Watching himself through the eyes in the creche, Paul slipped his crysknife from its belt sheath. The movement produced a strange sensation of duality. He measured the distance, the angle. There’d be no second chance. He prepared his body then in the Bene Gesserit way, armed himself like a cocked spring for a single concentrated movement, a prajna thing requiring all his muscles balanced in one exquisite unity.
The crysknife leaped from his hand. The milky blur of it flashed into Scytale’s right eye, jerked the Face Dancer’s head back. Scytale threw both hands up and staggered backward against the wall. His knife clattered off the ceiling, to hit the floor. Scytale rebounded from the wall; he fell face forward, dead before he touched the floor.
Still through the eyes in the creche, Paul watched the faces in the room turn toward his eyeless figure, read the combined shock. Then Alia rushed to the creche, bent over it and hid the view from him.
“Oh, they’re safe,” Alia said. “They’re safe.”
“M’Lord,” Idaho whispered, “was that part of your vision?”
“No.” He waved a hand in Idaho’s direction. “Let it be.”

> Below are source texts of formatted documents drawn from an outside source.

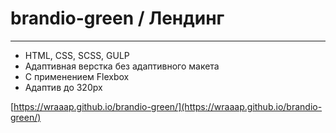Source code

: # brandio-green / Лендинг

____

- HTML, CSS, SCSS, GULP
- Адаптивная верстка без адаптивного макета
- С применением Flexbox
- Адаптив до 320px

[https://wraaap.github.io/brandio-green/](https://wraaap.github.io/brandio-green/)
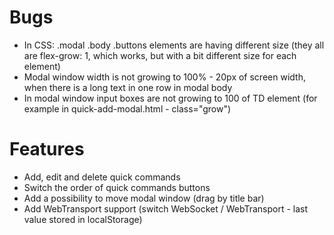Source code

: # Bugs

- In CSS: .modal .body .buttons elements are having different size (they all are flex-grow: 1, which works, but with a bit different size for each element)
- Modal window width is not growing to 100% - 20px of screen width, when there is a long text in one row in modal body
- In modal window input boxes are not growing to 100 of TD element (for example in quick-add-modal.html - class="grow")

# Features

- Add, edit and delete quick commands
- Switch the order of quick commands buttons
- Add a possibility to move modal window (drag by title bar)
- Add WebTransport support (switch WebSocket / WebTransport - last value stored in localStorage)
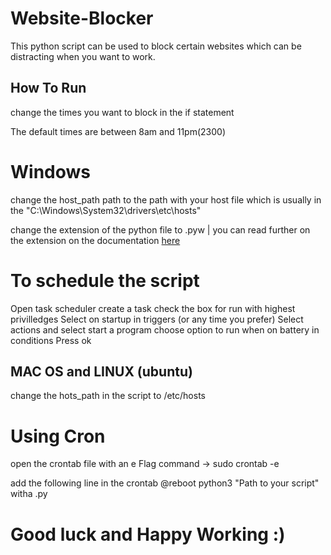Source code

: # Website-Blocker

This python script can be used to block certain websites which can be distracting when you want to work.

## How To Run

change the times you want to block in the if statement

The default times are between 8am and 11pm(2300)

# Windows

change the host_path path to the path with your host file which is usually in the "C:\Windows\System32\drivers\etc\hosts"

change the extension of the python file to .pyw | you can read further on the extension on the documentation [here](https://filext.com/file-extension/PYW)

# To schedule the script

Open task scheduler
create a task
check the box for run with highest privilledges
Select on startup in triggers (or any time you prefer)
Select actions and select start a program
choose option to run when on battery in conditions
Press ok

## MAC OS and LINUX (ubuntu)

change the hots_path in the script to /etc/hosts

# Using Cron

open the crontab file with an e Flag 
    command -> sudo crontab -e

add the following line in the crontab
    @reboot python3 "Path to your script" witha .py


# Good luck and Happy Working :)






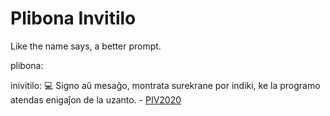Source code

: # Plibona Invitilo
Like the name says, a better prompt.

plibona:

inivitilo: 💻 Signo aŭ mesaĝo, montrata surekrane por indiki, ke la programo atendas enigaĵon de la uzanto. - [PIV2020](https://vortaro.net/#invitilo_kdu)

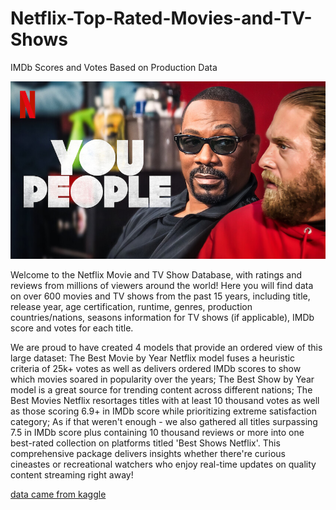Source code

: # Netflix-Top-Rated-Movies-and-TV-Shows
IMDb Scores and Votes Based on Production Data

<img src="img/portada.jpg" width=700px>

Welcome to the Netflix Movie and TV Show Database, with ratings and reviews from millions of viewers around the world! Here you will find data on over 600 movies and TV shows from the past 15 years, including title, release year, age certification, runtime, genres, production countries/nations, seasons information for TV shows (if applicable), IMDb score and votes for each title.

We are proud to have created 4 models that provide an ordered view of this large dataset: The Best Movie by Year Netflix model fuses a heuristic criteria of 25k+ votes as well as delivers ordered IMDb scores to show which movies soared in popularity over the years; The Best Show by Year model is a great source for trending content across different nations; The Best Movies Netflix resortages titles with at least 10 thousand votes as well as those scoring 6.9+ in IMDb score while prioritizing extreme satisfaction category; As if that weren't enough - we also gathered all titles surpassing 7.5 in IMDb score plus containing 10 thousand reviews or more into one best-rated collection on platforms titled 'Best Shows Netflix'. This comprehensive package delivers insights whether there're curious cineastes or recreational watchers who enjoy real-time updates on quality content streaming right away!

[data came from kaggle](https://www.kaggle.com/datasets/thedevastator/netflix-top-rated-movies-and-tv-shows-2020-2022)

“Forgive me, Paul,” Alia said. “But when that creature said they could … revive …”
“There are some prices an Atreides cannot pay,” Paul said. “You know that.”

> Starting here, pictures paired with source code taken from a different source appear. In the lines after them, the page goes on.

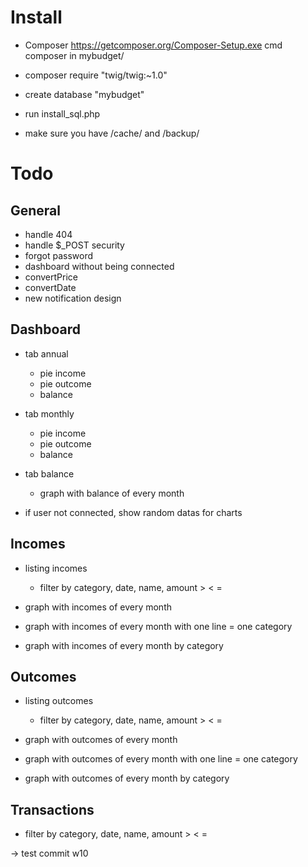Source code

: # Install
- Composer
https://getcomposer.org/Composer-Setup.exe
cmd composer in mybudget/

- composer require "twig/twig:~1.0"

- create database "mybudget"

- run install_sql.php

- make sure you have /cache/ and /backup/

# Todo
## General
- handle 404
- handle $_POST security
- forgot password
- dashboard without being connected
- convertPrice
- convertDate
- new notification design

## Dashboard
- tab annual
    - pie income
    - pie outcome
    - balance

- tab monthly
    - pie income
    - pie outcome
    - balance

- tab balance
    - graph with balance of every month

- if user not connected, show random datas for charts

## Incomes
- listing incomes
    - filter by category, date, name, amount > < =

- graph with incomes of every month

- graph with incomes of every month with one line = one category

- graph with incomes of every month by category

## Outcomes
- listing outcomes
    - filter by category, date, name, amount > < =

- graph with outcomes of every month

- graph with outcomes of every month with one line = one category

- graph with outcomes of every month by category

## Transactions
- filter by category, date, name, amount > < =


-> test commit w10

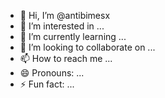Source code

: - 👋 Hi, I’m @antibimesx
- 👀 I’m interested in ...
- 🌱 I’m currently learning ...
- 💞️ I’m looking to collaborate on ...
- 📫 How to reach me ...
- 😄 Pronouns: ...
- ⚡ Fun fact: ...

<!---
antibimesx/antibimesx is a ✨ special ✨ repository because its `README.md` (this file) appears on your GitHub profile.
You can click the Preview link to take a look at your changes.
--->
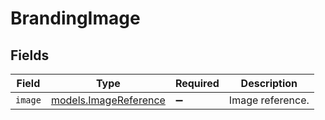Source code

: # BrandingImage


## Fields

| Field                                                | Type                                                 | Required                                             | Description                                          |
| ---------------------------------------------------- | ---------------------------------------------------- | ---------------------------------------------------- | ---------------------------------------------------- |
| `image`                                              | [models.ImageReference](../models/imagereference.md) | :heavy_minus_sign:                                   | Image reference.                                     |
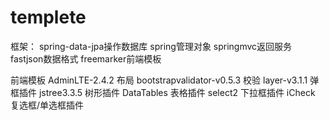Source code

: # templete
框架：
	spring-data-jpa操作数据库
	spring管理对象
	springmvc返回服务
	fastjson数据格式
	freemarker前端模板
	
前端模板
	AdminLTE-2.4.2 布局
	bootstrapvalidator-v0.5.3 校验
	layer-v3.1.1 弹框插件
	jstree3.3.5 树形插件
	DataTables 表格插件
	select2 下拉框插件
	iCheck 复选框/单选框插件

“I know,” she sighed. “But I was tempted …”
“Who was not tempted?” Paul asked.
He turned away from them, groped his way to a wall, leaned against it and tried to understand what he had done. How? How? The eyes in the creche! He felt poised on the brink of terrifying revelation.
“My eyes, father.”
The word-shapings shimmered before his sightless vision.
“My son!” Paul whispered, too low for any to hear. “You’re … aware.”
“Yes, father. Look!”
Paul sagged against the wall in a spasm of dizziness. He felt that he’d been upended and drained. His own life whipped past him. He saw his father. He was his father. And the grandfather, and the grand-fathers before that. His awareness tumbled through a mind-shattering corridor of his whole male line.
“How?” he asked silently.
Faint word-shapings appeared, faded and were gone, as though the strain was too great. Paul wiped saliva from the corner of his mouth. He remembered the awakening of Alia in the Lady Jessica’s womb. But there had been no Water of Life, no overdose of melange this time … or had there? Had Chani’s hunger been for that? Or was this somehow the genetic product of his line, foreseen by the Reverend Mother Gaius Helen Mohiam?

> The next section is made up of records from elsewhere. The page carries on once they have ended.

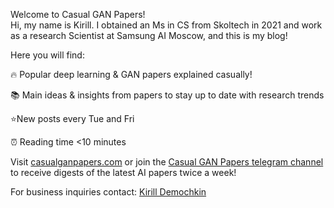 Welcome to Casual GAN Papers!  
Hi, my name is Kirill. I obtained an Ms in CS from Skoltech in 2021 and work as a research Scientist at Samsung AI Moscow, and this is my blog!

Here you will find:

🔥 Popular deep learning & GAN papers explained casually!

📚 Main ideas & insights from papers to stay up to date with research trends

⭐️New posts every Tue and Fri

⏰ Reading time <10 minutes

Visit [casualganpapers.com](https://www.casualganpapers.com)
or join the [Casual GAN Papers telegram channel](https://t.me/joinchat/KeutnzlvetRkZGZi)
to receive digests of the latest AI papers twice a week!

For business inquiries contact: [Kirill Demochkin](mailto:kdemochkin@gmail.com)
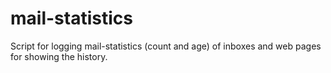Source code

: mail-statistics
===============

Script for logging mail-statistics (count and age) of inboxes and web pages for showing the history.
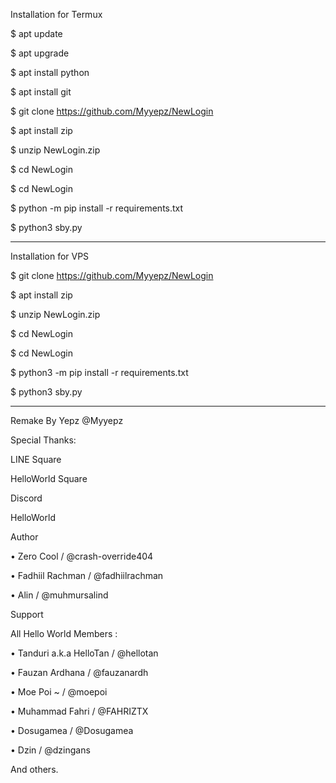 Installation for Termux

$ apt update

$ apt upgrade

$ apt install python

$ apt install git

$ git clone https://github.com/Myyepz/NewLogin

$ apt install zip

$ unzip NewLogin.zip

$ cd NewLogin

$ cd NewLogin

$ python -m pip install -r requirements.txt

$ python3 sby.py

------------------------------

Installation for VPS

$ git clone https://github.com/Myyepz/NewLogin

$ apt install zip

$ unzip NewLogin.zip





$ cd NewLogin

$ cd NewLogin

$ python3 -m pip install -r requirements.txt

$ python3 sby.py

------------------------------

Remake By Yepz @Myyepz

Special Thanks:

LINE Square

HelloWorld Square

Discord

HelloWorld

Author

• Zero Cool / @crash-override404

• Fadhiil Rachman / @fadhiilrachman

• Alin / @muhmursalind

Support

All Hello World Members :

• Tanduri a.k.a HelloTan / @hellotan

• Fauzan Ardhana / @fauzanardh

• Moe Poi ~ / @moepoi

• Muhammad Fahri / @FAHRIZTX

• Dosugamea / @Dosugamea

• Dzin / @dzingans

And others.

Paul felt himself in the creche then, with Alia cooing over him. Her hands soothed him. Her face loomed, a giant thing directly over him. She turned him then and he saw his creche companion—a girl with that bony-ribbed look of strength which came from a desert heritage. She had a full head of tawny red hair. As he stared, she opened her eyes. Those eyes! Chani peered out of her eyes … and the Lady Jessica. A multitude peered out of those eyes.
“Look at that,” Alia said. “They’re staring at each other.”
“Babies can’t focus at this age,” Harah said.
“I could,” Alia said.
Slowly, Paul felt himself being disengaged from that endless awareness. He was back at his own wailing wall then, leaning against it. Idaho shook his shoulder gently.
“M’Lord?”
“Let my son be called Leto for my father,” Paul said, straightening.
“At the time of naming,” Harah said, “I will stand beside you as a friend of the mother and give that name.”
“And my daughter,” Paul said. “Let her be called Ghanima.”
“Usul!” Harah objected. “Ghanima’s an ill-omened name.”
“It saved your life,” Paul said. “What matter that Alia made fun of you with that name? My daughter is Ghanima, a spoil of war.”
Paul heard wheels squeak behind him then—the pallet with Chani’s body being moved. The chant of the Water Rite began.
“Hal yawm!” Harah said. “I must leave now if I am to be the observer of the holy truth and stand beside my friend for the last time. Her water belongs to the tribe.”
“Her water belongs to the tribe,” Paul murmured. He heard Harah leave. He groped outward and found Idaho’s sleeve. “Take me to my quarters, Duncan.”
Inside his quarters, he shook himself free gently. It was a time to be alone. But before Idaho could leave there was a disturbance at the door.